The first episode of the series had (estimated) 810,000 viewers for a multichannel share of 3.8%, with the second episode (broadcast immediately after the first) having 703,000 viewers and 4.0% share. The third episode (broadcast a week later) attracted 447,000 viewers and 2.1% multichannel share, having "lost nearly half of its audience last night, 17 August, compared with last Sunday's launch. The fourth episode, broadcast on 24 August, attracted 288,000 viewers and 1.4% multichannel share, the fifth (31 August) having 353,000 viewers, and the sixth (7 September) only 245,000.
Andrew Billen, reviewer for The Times
, was mainly critical — he stated that the series "fancies itself as gritty and hip" and that it was "to Spooks
is to Doctor Who
(ie, not as good)", adding criticism of what he saw as its low budget, its combination of "state torture with a boozy, flirty This Life
house-share", and its failure of nerve in not fully linking the attack "with either the Olympics or al-Qaeda". Roland White in The Sunday Times
concluded "The script is poor and the acting little better. It's like watching recent graduates takes their first management-training exercise.
The Guardian described it as "a spin-off too far", with "clunky, lazy writing" and "patronising awfulness", "ropey indeed.... an utterly cynical venture and a damning indictment of the lack of imagination at work in commissioning new drama.
A preliminary piece in The Daily Telegraph wondered if the series could avoid accusations of trying to cash in on Spooks despite being "a spin-off with almost nothing in common with its namesake", whilst other reviews in the same paper called the general scenario "daft and unconvincing" and too ludicrous to work as well as similar spin-offs. Though the Telegraph did find some praise for the "surprising twist" in the first episode, it lampooned the nuclear attack for having seemingly "killed everyone over the age of 40" and left MI5 "staffed purely by the young and good-looking", comparing the series' youthful cast with that of Skins.

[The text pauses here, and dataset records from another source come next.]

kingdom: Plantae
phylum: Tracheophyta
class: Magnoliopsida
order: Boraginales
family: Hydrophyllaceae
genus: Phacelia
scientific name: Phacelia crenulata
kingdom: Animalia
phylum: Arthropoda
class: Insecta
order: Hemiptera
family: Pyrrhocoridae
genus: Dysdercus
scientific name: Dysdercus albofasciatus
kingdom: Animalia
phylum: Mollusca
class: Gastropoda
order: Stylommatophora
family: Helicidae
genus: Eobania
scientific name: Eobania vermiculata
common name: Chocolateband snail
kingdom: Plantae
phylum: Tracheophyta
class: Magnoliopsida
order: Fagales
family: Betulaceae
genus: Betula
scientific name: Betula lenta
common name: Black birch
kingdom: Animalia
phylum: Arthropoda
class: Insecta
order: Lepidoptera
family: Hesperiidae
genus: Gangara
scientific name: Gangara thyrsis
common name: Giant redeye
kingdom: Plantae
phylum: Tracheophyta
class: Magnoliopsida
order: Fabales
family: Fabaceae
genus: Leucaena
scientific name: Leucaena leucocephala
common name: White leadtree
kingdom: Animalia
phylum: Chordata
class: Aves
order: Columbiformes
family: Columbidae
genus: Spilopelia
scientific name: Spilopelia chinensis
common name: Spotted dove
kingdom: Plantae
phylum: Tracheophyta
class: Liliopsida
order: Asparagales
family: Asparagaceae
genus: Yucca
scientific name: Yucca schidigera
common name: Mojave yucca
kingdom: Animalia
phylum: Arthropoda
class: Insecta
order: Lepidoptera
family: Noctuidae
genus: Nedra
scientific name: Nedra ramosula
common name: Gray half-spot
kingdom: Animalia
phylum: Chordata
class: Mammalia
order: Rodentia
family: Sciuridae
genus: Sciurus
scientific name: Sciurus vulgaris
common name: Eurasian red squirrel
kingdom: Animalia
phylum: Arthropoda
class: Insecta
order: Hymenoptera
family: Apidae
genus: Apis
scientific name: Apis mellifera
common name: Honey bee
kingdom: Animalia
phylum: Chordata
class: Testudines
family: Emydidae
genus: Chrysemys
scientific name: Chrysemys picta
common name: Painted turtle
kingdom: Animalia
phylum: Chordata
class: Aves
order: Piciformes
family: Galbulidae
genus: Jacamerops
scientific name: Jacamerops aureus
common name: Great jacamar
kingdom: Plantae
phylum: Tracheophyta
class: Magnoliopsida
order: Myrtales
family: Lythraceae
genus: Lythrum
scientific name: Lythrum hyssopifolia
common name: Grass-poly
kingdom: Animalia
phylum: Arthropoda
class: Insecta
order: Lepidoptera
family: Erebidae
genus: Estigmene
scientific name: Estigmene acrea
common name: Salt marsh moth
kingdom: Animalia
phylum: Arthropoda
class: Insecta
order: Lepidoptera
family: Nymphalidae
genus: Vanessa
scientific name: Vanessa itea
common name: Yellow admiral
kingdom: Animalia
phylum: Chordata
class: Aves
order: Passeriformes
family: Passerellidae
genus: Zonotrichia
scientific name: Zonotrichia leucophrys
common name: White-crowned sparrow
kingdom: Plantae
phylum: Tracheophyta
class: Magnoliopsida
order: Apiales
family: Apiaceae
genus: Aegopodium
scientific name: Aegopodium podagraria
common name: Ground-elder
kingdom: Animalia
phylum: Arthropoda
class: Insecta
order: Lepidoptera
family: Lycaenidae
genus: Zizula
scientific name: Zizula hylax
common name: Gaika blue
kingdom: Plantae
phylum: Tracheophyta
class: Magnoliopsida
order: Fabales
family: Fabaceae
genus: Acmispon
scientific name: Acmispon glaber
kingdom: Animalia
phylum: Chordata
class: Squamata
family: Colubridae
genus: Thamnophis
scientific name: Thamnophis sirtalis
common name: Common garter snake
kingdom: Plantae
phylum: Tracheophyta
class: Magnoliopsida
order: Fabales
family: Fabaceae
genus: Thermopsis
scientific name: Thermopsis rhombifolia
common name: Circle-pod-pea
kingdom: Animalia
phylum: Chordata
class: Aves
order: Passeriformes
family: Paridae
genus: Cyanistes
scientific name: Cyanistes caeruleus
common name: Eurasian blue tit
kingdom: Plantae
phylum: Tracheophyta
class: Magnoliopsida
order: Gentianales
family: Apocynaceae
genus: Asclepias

A review of the first episode by website Digital Spy panned the show, finding it, "utterly uninspired and stale", "shambolically written", "patronising", and "amateurish". The second episode "is certainly an improvement on the dire opener, although that's hardly a compliment." But "the entire show comes across as one of those school teachers who tries desperately to be trendy and get down wiv da kidz" and "has yet to show ...that it can transcend its current status as a piece of condescending, uninvolving tripe.